Copy the records below from their first line through the line holding "ngan di dalam Kamar", inclusive, changing every "Eğitim" to "Education" and leaving all else unchanged.

------------

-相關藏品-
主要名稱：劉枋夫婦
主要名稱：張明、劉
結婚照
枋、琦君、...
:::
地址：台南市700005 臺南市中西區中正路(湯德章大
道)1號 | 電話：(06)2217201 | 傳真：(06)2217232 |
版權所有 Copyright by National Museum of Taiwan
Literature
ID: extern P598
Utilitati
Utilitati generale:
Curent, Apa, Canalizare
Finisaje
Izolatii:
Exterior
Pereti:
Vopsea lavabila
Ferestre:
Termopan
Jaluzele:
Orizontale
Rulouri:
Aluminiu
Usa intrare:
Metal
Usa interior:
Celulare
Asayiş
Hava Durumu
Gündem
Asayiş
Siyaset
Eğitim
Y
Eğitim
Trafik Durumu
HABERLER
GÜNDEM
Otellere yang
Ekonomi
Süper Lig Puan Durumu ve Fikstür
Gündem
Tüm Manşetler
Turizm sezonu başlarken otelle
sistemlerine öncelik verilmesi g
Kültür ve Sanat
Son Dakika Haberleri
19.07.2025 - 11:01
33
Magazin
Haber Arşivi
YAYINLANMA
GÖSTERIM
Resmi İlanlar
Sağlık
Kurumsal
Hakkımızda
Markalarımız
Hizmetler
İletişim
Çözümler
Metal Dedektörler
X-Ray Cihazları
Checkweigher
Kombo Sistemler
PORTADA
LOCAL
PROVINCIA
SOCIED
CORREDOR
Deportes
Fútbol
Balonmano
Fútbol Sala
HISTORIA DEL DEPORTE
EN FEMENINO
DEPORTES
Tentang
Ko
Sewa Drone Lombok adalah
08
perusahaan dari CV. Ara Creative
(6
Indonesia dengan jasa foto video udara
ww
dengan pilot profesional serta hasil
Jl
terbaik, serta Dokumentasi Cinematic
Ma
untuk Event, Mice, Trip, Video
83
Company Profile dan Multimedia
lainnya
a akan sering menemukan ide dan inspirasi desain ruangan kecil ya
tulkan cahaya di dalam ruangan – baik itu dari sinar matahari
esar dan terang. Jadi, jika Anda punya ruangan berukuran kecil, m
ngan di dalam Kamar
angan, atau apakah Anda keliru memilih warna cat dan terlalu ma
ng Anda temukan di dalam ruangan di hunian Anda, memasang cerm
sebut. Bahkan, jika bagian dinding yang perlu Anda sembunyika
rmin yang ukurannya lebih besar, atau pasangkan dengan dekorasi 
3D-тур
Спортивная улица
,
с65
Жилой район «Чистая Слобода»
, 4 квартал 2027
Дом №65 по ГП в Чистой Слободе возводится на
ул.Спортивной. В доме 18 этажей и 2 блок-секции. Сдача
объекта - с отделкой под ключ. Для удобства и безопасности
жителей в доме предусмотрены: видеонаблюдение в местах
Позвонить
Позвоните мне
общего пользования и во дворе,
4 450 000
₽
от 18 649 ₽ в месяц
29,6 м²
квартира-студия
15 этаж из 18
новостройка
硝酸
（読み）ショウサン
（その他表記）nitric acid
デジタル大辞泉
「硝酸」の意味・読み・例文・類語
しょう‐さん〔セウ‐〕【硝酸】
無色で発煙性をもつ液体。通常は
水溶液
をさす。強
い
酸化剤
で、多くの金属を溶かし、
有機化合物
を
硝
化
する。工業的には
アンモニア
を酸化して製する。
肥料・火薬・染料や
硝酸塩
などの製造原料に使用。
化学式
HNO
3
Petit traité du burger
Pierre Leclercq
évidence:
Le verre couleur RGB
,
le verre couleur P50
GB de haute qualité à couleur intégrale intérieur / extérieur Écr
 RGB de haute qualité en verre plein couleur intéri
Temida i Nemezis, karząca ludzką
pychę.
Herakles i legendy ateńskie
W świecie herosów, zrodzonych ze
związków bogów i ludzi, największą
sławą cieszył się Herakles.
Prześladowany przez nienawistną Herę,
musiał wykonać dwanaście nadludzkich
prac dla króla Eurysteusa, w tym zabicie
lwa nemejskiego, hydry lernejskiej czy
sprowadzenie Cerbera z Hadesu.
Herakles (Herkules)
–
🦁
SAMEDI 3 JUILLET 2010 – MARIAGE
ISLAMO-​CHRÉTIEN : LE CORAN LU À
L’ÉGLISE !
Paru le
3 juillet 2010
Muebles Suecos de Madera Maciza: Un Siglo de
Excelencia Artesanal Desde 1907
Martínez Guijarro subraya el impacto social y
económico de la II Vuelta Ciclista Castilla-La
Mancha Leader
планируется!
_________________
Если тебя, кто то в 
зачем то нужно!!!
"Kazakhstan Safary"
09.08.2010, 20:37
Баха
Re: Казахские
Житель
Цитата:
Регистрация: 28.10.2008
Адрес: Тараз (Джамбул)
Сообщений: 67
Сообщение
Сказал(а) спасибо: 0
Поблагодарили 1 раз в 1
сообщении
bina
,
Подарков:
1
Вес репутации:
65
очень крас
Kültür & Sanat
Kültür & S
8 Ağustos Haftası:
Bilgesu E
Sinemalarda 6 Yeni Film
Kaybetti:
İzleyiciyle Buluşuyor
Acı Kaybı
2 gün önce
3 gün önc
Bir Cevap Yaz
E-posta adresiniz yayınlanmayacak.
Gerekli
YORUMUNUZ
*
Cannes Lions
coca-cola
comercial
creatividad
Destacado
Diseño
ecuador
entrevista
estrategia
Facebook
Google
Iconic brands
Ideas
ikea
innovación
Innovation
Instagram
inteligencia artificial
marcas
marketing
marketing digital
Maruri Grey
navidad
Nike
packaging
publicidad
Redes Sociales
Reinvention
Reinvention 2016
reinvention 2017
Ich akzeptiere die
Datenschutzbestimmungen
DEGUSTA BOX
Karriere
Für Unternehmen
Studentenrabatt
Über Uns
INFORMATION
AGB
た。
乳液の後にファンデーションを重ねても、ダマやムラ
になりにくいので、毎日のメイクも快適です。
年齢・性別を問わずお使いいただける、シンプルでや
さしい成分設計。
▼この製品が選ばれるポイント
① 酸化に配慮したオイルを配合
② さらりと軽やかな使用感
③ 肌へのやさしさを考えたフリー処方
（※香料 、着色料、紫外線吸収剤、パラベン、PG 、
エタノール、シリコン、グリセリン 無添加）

------------

REPLY ->
-相關藏品-
主要名稱：劉枋夫婦
主要名稱：張明、劉
結婚照
枋、琦君、...
:::
地址：台南市700005 臺南市中西區中正路(湯德章大
道)1號 | 電話：(06)2217201 | 傳真：(06)2217232 |
版權所有 Copyright by National Museum of Taiwan
Literature
ID: extern P598
Utilitati
Utilitati generale:
Curent, Apa, Canalizare
Finisaje
Izolatii:
Exterior
Pereti:
Vopsea lavabila
Ferestre:
Termopan
Jaluzele:
Orizontale
Rulouri:
Aluminiu
Usa intrare:
Metal
Usa interior:
Celulare
Asayiş
Hava Durumu
Gündem
Asayiş
Siyaset
Education
Y
Education
Trafik Durumu
HABERLER
GÜNDEM
Otellere yang
Ekonomi
Süper Lig Puan Durumu ve Fikstür
Gündem
Tüm Manşetler
Turizm sezonu başlarken otelle
sistemlerine öncelik verilmesi g
Kültür ve Sanat
Son Dakika Haberleri
19.07.2025 - 11:01
33
Magazin
Haber Arşivi
YAYINLANMA
GÖSTERIM
Resmi İlanlar
Sağlık
Kurumsal
Hakkımızda
Markalarımız
Hizmetler
İletişim
Çözümler
Metal Dedektörler
X-Ray Cihazları
Checkweigher
Kombo Sistemler
PORTADA
LOCAL
PROVINCIA
SOCIED
CORREDOR
Deportes
Fútbol
Balonmano
Fútbol Sala
HISTORIA DEL DEPORTE
EN FEMENINO
DEPORTES
Tentang
Ko
Sewa Drone Lombok adalah
08
perusahaan dari CV. Ara Creative
(6
Indonesia dengan jasa foto video udara
ww
dengan pilot profesional serta hasil
Jl
terbaik, serta Dokumentasi Cinematic
Ma
untuk Event, Mice, Trip, Video
83
Company Profile dan Multimedia
lainnya
a akan sering menemukan ide dan inspirasi desain ruangan kecil ya
tulkan cahaya di dalam ruangan – baik itu dari sinar matahari
esar dan terang. Jadi, jika Anda punya ruangan berukuran kecil, m
ngan di dalam Kamar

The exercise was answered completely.